Review: Elnecot Summer Menu

22 May 2018 by Neil Sowerby

SMALL plates are not going to go away any time soon. Grazing seems to match the attention span of a millennial media surfer. Download six dishes between us – we’re no longer attached to the mains (sic).

And yet when it works and no one’s labelling them as ‘small bytes’ or ‘English tapas’ there is a delight in the “drunkenness of things being various”, to quote Louis McNeice. 

Few, if any, places in the city get it quite as right as Elnecot, Ancoat’s pioneering neighbourhood kitchen and bar. It’s down to the split culinary personality of chef/co-owner Michael Clay (above). Melbourne (where he cooked previously) and Manchester mingle in his psyche, the liberation of the former, the heritage of the latter. 

He does all that deep-fried croquettes and arancini thing (there’s even a section on the menu called ‘Balls’) with home-made kimchis and ketchups (the rhubarb one that matches mackerel is special) but his are precise expressions of the ingredients not the lazy stodge of many rivals. 

Properly settled in now, the menu extensively recharged, you get the real feel of an artisan larder fuelling thoughtful fusions at Elnecot.

Take cheese. Saddleworth Blue and peanut parcels (£3.50 from ‘nibbles’) and Lancashire Pulled Pork Arepas with Mrs Kirkham’s with spiced plum salsa and coriander shoots (£6.50) are intriguing and delightful.

Take eggs. Mr Clay likes his duck eggs. So the menu contains spiced chicken fritters, in creme fraiche, topped by fried Lancashire duck egg (£6.50); shards of a cured version of the egg sit in a chive-scattered new potato-salad (£3.50). It is the tracklements I love here – that aforementioned plum salsa, the piccalilli that accompanies either the pig head croquettes (£6) or the Manchester Egg.
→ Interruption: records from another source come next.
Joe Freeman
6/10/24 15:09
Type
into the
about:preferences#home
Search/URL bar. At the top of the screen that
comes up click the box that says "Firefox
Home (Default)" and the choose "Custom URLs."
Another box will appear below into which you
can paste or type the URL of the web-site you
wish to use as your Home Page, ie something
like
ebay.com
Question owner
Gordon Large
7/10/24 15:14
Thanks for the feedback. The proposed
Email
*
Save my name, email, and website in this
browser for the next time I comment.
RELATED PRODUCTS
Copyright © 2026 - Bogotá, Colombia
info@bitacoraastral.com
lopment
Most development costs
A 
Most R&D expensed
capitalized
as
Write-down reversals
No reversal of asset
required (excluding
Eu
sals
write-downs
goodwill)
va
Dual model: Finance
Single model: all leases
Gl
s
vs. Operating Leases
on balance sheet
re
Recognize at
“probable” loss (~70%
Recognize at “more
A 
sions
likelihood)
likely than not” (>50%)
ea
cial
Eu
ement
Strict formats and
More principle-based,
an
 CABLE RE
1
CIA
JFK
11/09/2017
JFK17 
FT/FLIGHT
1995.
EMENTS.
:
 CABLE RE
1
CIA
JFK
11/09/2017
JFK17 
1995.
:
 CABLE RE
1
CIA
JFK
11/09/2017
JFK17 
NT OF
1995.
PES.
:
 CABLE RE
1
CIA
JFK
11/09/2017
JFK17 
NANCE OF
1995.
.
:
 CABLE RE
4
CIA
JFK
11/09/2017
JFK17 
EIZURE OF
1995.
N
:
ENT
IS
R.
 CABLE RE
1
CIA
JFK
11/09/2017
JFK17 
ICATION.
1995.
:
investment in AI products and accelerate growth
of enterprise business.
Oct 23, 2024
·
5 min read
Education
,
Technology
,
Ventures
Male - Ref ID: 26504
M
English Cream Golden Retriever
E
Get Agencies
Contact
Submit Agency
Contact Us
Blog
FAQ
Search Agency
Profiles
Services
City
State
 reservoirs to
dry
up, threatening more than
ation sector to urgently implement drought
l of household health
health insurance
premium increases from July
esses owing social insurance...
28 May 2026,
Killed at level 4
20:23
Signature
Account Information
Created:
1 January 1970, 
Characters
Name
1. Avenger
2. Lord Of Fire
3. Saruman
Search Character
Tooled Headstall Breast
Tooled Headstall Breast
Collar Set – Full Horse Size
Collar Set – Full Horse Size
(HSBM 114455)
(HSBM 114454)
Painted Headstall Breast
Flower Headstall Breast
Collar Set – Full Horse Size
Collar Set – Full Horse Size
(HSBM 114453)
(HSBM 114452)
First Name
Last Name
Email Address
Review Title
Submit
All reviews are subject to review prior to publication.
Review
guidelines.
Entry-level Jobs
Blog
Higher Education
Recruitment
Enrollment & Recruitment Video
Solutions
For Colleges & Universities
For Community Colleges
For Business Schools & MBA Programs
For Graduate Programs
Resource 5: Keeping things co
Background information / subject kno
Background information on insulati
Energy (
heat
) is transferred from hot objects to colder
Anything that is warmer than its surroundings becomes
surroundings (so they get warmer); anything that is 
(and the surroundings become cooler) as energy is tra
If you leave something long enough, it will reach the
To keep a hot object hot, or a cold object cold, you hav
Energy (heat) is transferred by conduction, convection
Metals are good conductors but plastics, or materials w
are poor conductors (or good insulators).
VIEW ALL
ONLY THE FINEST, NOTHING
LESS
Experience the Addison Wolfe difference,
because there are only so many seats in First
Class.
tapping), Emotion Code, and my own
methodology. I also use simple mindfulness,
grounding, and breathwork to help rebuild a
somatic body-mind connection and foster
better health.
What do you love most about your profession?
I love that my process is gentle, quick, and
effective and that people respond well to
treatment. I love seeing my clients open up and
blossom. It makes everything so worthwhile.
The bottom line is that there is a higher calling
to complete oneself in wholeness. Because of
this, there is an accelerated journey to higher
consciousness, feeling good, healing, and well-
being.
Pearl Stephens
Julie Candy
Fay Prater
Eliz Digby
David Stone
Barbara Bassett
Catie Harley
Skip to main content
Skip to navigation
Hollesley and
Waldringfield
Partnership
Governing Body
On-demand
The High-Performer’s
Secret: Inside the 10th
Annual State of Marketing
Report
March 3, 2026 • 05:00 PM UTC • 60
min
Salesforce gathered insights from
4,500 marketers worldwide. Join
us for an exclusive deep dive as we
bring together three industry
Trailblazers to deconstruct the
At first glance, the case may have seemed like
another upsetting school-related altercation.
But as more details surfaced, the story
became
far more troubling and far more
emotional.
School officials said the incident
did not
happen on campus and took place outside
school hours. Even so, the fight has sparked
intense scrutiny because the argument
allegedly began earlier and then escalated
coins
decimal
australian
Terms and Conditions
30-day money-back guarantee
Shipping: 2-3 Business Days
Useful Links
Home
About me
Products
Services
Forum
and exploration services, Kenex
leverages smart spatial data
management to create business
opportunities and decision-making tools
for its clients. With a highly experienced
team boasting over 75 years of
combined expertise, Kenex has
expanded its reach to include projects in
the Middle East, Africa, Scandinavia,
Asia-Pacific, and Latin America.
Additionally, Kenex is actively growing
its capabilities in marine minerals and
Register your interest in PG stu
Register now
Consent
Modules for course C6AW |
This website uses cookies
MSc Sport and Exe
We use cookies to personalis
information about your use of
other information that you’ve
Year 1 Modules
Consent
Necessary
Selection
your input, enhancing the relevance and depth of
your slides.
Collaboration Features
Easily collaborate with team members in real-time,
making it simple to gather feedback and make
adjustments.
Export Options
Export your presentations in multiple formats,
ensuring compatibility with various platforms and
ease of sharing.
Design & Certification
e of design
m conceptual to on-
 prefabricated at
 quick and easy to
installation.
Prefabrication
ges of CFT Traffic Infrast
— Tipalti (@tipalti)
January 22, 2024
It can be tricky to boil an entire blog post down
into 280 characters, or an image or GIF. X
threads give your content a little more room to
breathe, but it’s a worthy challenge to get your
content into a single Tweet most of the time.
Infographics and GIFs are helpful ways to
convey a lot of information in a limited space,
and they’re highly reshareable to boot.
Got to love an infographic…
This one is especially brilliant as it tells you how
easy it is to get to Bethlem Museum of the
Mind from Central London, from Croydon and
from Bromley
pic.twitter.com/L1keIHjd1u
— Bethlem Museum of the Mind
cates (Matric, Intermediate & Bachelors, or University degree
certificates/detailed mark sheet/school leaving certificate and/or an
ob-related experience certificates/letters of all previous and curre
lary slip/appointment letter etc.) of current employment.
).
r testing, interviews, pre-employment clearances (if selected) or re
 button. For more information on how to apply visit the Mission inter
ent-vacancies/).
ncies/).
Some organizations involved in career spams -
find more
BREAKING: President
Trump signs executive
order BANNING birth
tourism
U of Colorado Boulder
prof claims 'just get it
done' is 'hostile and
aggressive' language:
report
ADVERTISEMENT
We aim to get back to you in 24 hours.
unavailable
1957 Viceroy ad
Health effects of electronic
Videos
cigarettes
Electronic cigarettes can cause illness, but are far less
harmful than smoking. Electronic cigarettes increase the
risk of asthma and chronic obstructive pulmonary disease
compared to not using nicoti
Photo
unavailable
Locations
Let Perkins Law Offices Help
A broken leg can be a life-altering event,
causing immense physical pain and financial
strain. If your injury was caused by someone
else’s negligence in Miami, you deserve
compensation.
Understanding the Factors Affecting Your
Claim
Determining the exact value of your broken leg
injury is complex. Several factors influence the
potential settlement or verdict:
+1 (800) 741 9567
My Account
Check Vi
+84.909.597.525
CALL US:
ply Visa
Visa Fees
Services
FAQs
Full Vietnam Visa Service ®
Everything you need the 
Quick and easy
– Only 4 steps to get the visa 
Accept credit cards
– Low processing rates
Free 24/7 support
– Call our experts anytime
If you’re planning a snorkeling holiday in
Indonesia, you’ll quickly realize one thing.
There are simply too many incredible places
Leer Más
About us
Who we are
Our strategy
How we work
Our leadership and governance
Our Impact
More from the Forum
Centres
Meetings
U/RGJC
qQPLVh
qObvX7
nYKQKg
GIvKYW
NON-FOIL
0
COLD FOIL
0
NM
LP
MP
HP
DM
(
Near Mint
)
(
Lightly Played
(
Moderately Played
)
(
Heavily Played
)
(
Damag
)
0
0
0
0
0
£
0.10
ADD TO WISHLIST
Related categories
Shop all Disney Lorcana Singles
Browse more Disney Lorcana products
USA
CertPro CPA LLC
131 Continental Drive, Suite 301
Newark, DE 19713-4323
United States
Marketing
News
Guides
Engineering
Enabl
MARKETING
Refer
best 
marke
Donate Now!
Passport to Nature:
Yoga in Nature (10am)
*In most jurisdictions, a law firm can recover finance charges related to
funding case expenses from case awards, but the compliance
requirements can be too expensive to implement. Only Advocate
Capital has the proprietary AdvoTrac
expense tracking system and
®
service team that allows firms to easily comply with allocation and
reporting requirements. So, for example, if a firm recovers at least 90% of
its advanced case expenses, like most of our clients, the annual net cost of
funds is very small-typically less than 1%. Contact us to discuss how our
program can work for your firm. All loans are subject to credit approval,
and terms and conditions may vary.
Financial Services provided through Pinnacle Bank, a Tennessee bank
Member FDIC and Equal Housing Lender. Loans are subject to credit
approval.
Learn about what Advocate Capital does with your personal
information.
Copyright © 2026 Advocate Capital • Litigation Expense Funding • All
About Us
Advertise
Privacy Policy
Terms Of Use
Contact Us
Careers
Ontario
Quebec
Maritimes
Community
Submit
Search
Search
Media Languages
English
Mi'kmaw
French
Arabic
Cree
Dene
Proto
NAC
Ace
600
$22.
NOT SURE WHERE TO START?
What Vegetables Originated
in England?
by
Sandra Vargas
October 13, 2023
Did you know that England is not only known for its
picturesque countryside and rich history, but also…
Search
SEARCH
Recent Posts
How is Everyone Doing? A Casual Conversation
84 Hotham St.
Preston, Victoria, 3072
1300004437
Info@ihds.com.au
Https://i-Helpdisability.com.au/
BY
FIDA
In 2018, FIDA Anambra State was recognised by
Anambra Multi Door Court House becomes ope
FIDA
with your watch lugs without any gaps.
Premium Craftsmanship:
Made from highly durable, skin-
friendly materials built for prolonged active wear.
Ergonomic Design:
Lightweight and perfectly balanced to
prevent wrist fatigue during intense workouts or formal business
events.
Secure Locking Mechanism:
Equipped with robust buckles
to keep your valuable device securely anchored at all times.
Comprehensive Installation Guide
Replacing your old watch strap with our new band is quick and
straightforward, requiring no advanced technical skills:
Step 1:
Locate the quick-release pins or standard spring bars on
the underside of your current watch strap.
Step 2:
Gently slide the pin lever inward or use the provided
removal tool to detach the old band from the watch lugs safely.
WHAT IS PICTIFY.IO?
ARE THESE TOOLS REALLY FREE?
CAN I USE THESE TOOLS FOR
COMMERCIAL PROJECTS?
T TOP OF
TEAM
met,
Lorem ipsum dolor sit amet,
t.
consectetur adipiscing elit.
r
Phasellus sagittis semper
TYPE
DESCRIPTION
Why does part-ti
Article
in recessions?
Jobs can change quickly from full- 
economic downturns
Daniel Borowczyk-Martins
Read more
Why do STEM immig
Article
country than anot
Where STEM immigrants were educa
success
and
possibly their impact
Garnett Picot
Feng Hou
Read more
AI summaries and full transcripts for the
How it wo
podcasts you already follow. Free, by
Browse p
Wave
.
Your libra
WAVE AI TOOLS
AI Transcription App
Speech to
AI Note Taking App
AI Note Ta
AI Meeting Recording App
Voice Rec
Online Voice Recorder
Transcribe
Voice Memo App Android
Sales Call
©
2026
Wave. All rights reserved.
Pick of the deep-fried bunch, though, has to be croquettes of Chalk Stream Trout, sourced from Hampshire, with lemony sorrel mayonnaise (£5). More unusual is a samphire bhaji that accompanies flaky fresh pan-roasted hake on a leek puree (£7.50). 

The new veg dishes are attractive too – sweet and sourish  disco cabbage, which has replaced disco cauliflower, roasted sweet potatoes and a contender for best kimchi in town (apologies to Seoul Kimchi).

The beer offering never quite ives up to the rest but cocktails are good and a bijou wine list  is full of interest. We drank a bottle of 2014 Le Le Combal Cahors Cosse Maisonneuve – biodynamic, natural fermented, almost as inky of the legendary Cahors of yore yet elegant. Knocks spots off many a Malbec sharing the same grape.

Elnecot, 41 Blossom Street, Cutting Room Square, Manchester, M4 6AJ. 07496 152373.